Notes from the discussion about the resilient cities pilot discussion 

Present: Philipp, SteveM, SteveR, ericP, Bill, PhilA, PeterW

What is the goal of the data integration. what are questions.  Model exists already.

What is impact of change x to transportation system on infant mortality/pulmonary disease

resilience-- how will city respond to bridge collapse, power station failure, bus driver strike

Model focus is planning. Scenario exploration; (predicting effects of future decsions)

Problem of correlation not necessarily indicating causality. (trying to establish effects of actual decisions)

Data survey from

Data specification description of spatial data is insufficient to understand how it works

Many of the datasets have lat long, 

Travel inventory has locations by city, community, and neighborhood (but many trips don't have neighborhood). There is also an identifier for household, but couldn't tell if households are located. Data also include whether trips on food, by bus, by car. Spatial resolution possible by household, possible by barrio (neighborhood), reliable by community.  Need centroids for the town, district and neighborhood designations.

hospitalization diagnosis  data is aggregated by year, need better resolution; air quality data from sensors is reported by hour.

need higher temporal resolution on hospitalization to correlate with air quality data.

In general data in the inventory appears well curated.

Afternoon session

Data we've looked at generally contains a geography.

Situation is as simple as it gets: single city/administration so there is already some harmonisation.

The data is basically fine - could do with some enhancement, connecting to metadata, identifying code lists etc.

Some linkages were apparent.

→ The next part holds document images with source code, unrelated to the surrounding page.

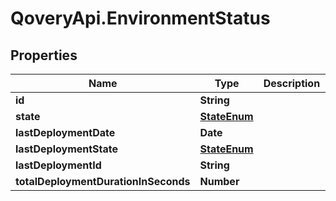# QoveryApi.EnvironmentStatus

## Properties

Name | Type | Description | Notes
------------ | ------------- | ------------- | -------------
**id** | **String** |  | 
**state** | [**StateEnum**](StateEnum.md) |  | 
**lastDeploymentDate** | **Date** |  | [optional] 
**lastDeploymentState** | [**StateEnum**](StateEnum.md) |  | 
**lastDeploymentId** | **String** |  | [optional] 
**totalDeploymentDurationInSeconds** | **Number** |  | [optional] 


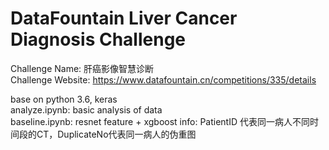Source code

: # DataFountain Liver Cancer Diagnosis Challenge
Challenge Name: 肝癌影像智慧诊断  
Challenge Website: https://www.datafountain.cn/competitions/335/details

base on python 3.6, keras  
analyze.ipynb: basic analysis of data  
baseline.ipynb: resnet feature + xgboost
info: PatientID 代表同一病人不同时间段的CT，DuplicateNo代表同一病人的伪重图
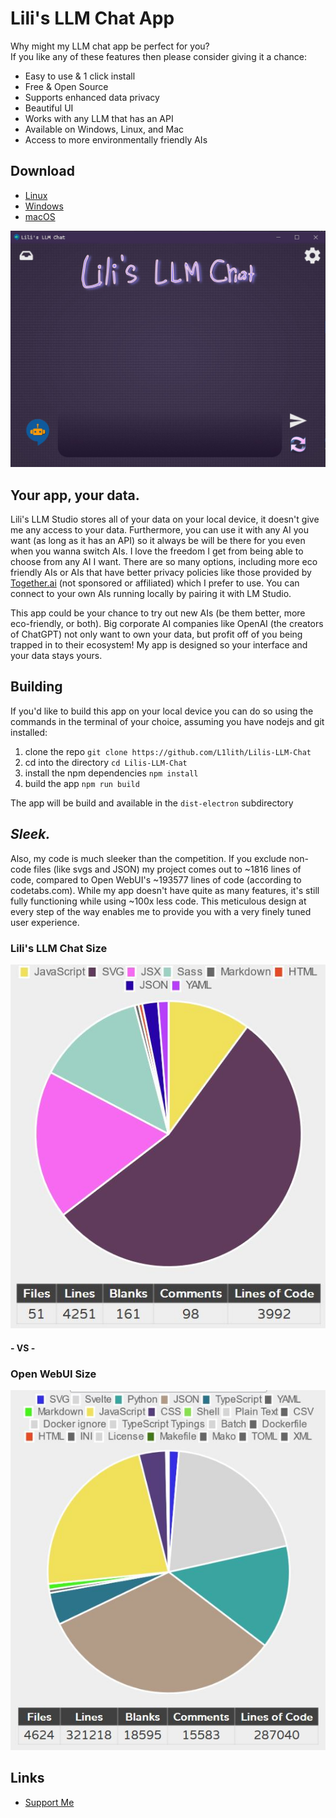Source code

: # Lili's LLM Chat App
Why might my LLM chat app be perfect for you?  
If you like any of these features then please consider giving it a chance:

*   Easy to use & 1 click install
*   Free & Open Source
*   Supports enhanced data privacy
*   Beautiful UI
*   Works with any LLM that has an API
*   Available on Windows, Linux, and Mac
*   Access to more environmentally friendly AIs

Download
--------

*   [Linux](https://github.com/L1lith/Lilis-LLM-Chat/releases/download/v1.1.2/lilis-llm-chat-1.1.2-x86_64.AppImage)
*   [Windows](https://github.com/L1lith/Lilis-LLM-Chat/releases/download/v1.1.2/lilis-llm-chat-setup-1.1.2.exe)
*   [macOS](https://github.com/L1lith/Lilis-LLM-Chat/releases/download/v1.1.2/lilis-llm-chat-1.1.2.dmg)

![](https://github.com/L1lith/Lilis-LLM-Chat/blob/main/readme-assets/lilis-llm-ui-preview.JPG)

Your app, your data.
--------------------
  
Lili's LLM Studio stores all of your data on your local device, it doesn't give me any access to your data. Furthermore, you can use it with any AI you want (as long as it has an API) so it always be will be there for you even when you wanna switch AIs. I love the freedom I get from being able to choose from any AI I want. There are so many options, including more eco friendly AIs or AIs that have better privacy policies like those provided by [Together.ai](https://www.together.ai/) (not sponsored or affiliated) which I prefer to use. You can connect to your own AIs running locally by pairing it with LM Studio.

This app could be your chance to try out new AIs (be them better, more eco-friendly, or both). Big corporate AI companies like OpenAI (the creators of ChatGPT) not only want to own your data, but profit off of you being trapped in to their ecosystem! My app is designed so your interface and your data stays yours. 


Building
--------
If you'd like to build this app on your local device you can do so using the commands in the terminal of your choice, assuming you have nodejs and git installed:
1. clone the repo `git clone https://github.com/L1lith/Lilis-LLM-Chat`
2. cd into the directory `cd Lilis-LLM-Chat`
3. install the npm dependencies `npm install`
4. build the app `npm run build`

The app will be build and available in the `dist-electron` subdirectory

*Sleek.*
------

Also, my code is much sleeker than the competition. If you exclude non-code files (like svgs and JSON) my project comes out to ~1816 lines of code, compared to Open WebUI's ~193577 lines of code (according to codetabs.com). While my app doesn't have quite as many features, it's still fully functioning while using ~100x less code. This meticulous design at every step of the way enables me to provide you with a very finely tuned user experience.

### Lili's LLM Chat Size
![](https://github.com/L1lith/Lilis-LLM-Chat/blob/main/readme-assets/lilis-llm-loc.JPG) 
#### **- VS -**
### Open WebUI Size
![](https://github.com/L1lith/Lilis-LLM-Chat/blob/main/readme-assets/open-webui-loc.JPG)

Links
-----
*   [Support Me](https://webslc.com/links)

We should think about generalising to the other pilots.

We should offer some steps that would make things easier. It took a while to notice that the hospital data was yearly, a very different granularity from the sensor data. Discovery metadata and variable metadata should include that.

We need datatypes for geospatial, the existence of geospatial. Some data had by name, some by lat/long etc. Need a gazeteer.

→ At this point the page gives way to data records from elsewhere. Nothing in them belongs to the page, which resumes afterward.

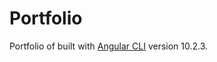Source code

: # Portfolio

Portfolio of <Curedas Codjo> built with [Angular CLI](https://github.com/angular/angular-cli) version 10.2.3.

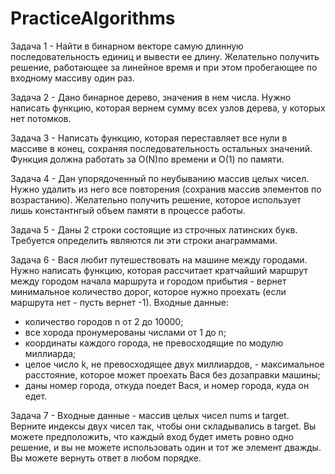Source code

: # PracticeAlgorithms

Задача 1 - Найти в бинарном векторе самую длинную последовательность единиц и вывести ее длину. Желательно получить решение, работающее за линейное время и при этом пробегающее по входному массиву один раз.

Задача 2 - Дано бинарное дерево, значения в нем числа. Нужно написать функцию, которая вернем сумму всех узлов дерева, у которых нет потомков.

Задача 3 - Написать функцию, которая переставляет все нули в массиве в конец, сохраняя последовательность остальных значений. Функция должна работать за O(N)по времени и О(1) по памяти.

Задача 4 - Дан упорядоченный по неубыванию массив целых чисел. Нужно удалить из него все повторения (сохранив массив элементов по возрастанию). Желательно получить решение, которое использует лишь константнгый объем памяти в процессе работы.

Задача 5 - Даны 2 строки состоящие из строчных латинских букв. Требуется определить являются ли эти строки анаграммами.

Задача 6 - Вася любит путешествовать на машине между городами. Нужно написать функцию, которая рассчитает кратчайший маршрут между городом начала маршрута и городом прибытия - вернет минимальное количество дорог, которое нужно проехать (если маршрута нет - пусть вернет -1). 
Входные данные: 
- количество городов n от 2 до 10000;
- все хорода пронумерованы числами от 1 до n;
- координаты каждого города, не превосходящие по модулю миллиарда;
- целое число k, не превосходящее двух миллиардов, - максимальное расстояние, которое может проехать Вася без дозаправки машины;
- даны номер города, откуда поедет Вася, и номер города, куда он едет.

Задача 7 - Входные данные -  массив целых чисел nums и target.  Bерните индексы двух чисел так, чтобы они складывались в target. Вы можете предположить, что каждый вход будет иметь ровно одно решение, и вы не можете использовать один и тот же элемент дважды. Вы можете вернуть ответ в любом порядке.

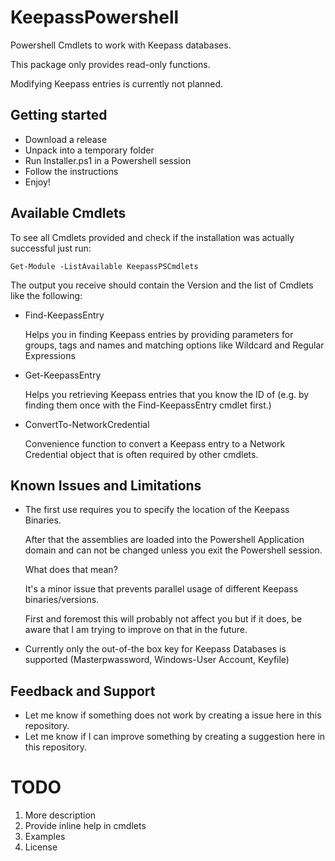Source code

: # KeepassPowershell
Powershell Cmdlets to work with Keepass databases.

This package only provides read-only functions.
 
Modifying Keepass entries is currently not planned.

## Getting started
* Download a release
* Unpack into a temporary folder
* Run Installer.ps1 in a Powershell session 
* Follow the instructions
* Enjoy!

## Available Cmdlets
To see all Cmdlets provided and check if the installation was actually successful just run:

`Get-Module -ListAvailable KeepassPSCmdlets`

The output you receive should contain the Version and the list of Cmdlets like the following: 

* Find-KeepassEntry

    Helps you in finding Keepass entries by providing parameters for groups, tags and names and matching options like Wildcard and Regular Expressions

* Get-KeepassEntry

    Helps you retrieving Keepass entries that you know the ID of (e.g. by finding them once with the Find-KeepassEntry cmdlet first.)

* ConvertTo-NetworkCredential

    Convenience function to convert a Keepass entry to a Network Credential object that is often required by other cmdlets.

## Known Issues and Limitations
* The first use requires you to specify the location of the Keepass Binaries.
 
   After that the assemblies are loaded into the Powershell Application domain and can not be changed unless you exit the Powershell session.
   
   What does that mean?

   It's a minor issue that prevents parallel usage of different Keepass binaries/versions.

   First and foremost this will probably not affect you but if it does, be aware that I am trying to improve on that in the future.

* Currently only the out-of-the box key for Keepass Databases is supported (Masterpwassword, Windows-User Account, Keyfile)

## Feedback and Support
* Let me know if something does not work by creating a issue here in this repository.
* Let me know if I can improve something by creating a suggestion here in this repository.

# TODO
1. More description
2. Provide inline help in cmdlets
3. Examples
4. License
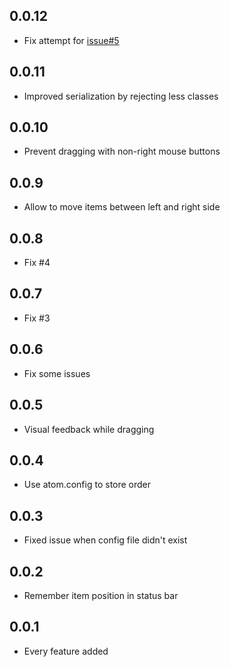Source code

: ## 0.0.12
* Fix attempt for [issue#5](https://github.com/rgawenda/atom-move-status-items/issues/5)

## 0.0.11
* Improved serialization by rejecting less classes

## 0.0.10
* Prevent dragging with non-right mouse buttons

## 0.0.9
* Allow to move items between left and right side

## 0.0.8
* Fix #4

## 0.0.7
* Fix #3

## 0.0.6
* Fix some issues

## 0.0.5
* Visual feedback while dragging

## 0.0.4
* Use atom.config to store order

## 0.0.3
* Fixed issue when config file didn't exist

## 0.0.2
* Remember item position in status bar

## 0.0.1
* Every feature added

Household travel - data had household identifiers, could possibly add geo info.

Need to be able to say run this program that has this key in it that can then make a query behind the hospital firewall.

Is this scalable?

{SteveM is making notes separately}

Note-- W3C spatial data on the Web best practices (a spcialisation of Data on the Web Best Practices) has important recommendations that can inform spatial data reporting needed for integrating spatial data.

Looking forward:

get together with people of  medillin to assess the cost of what they have done in the data aggregation/collection.  

What  would it cost to achieve more granular data for a higher resolution model?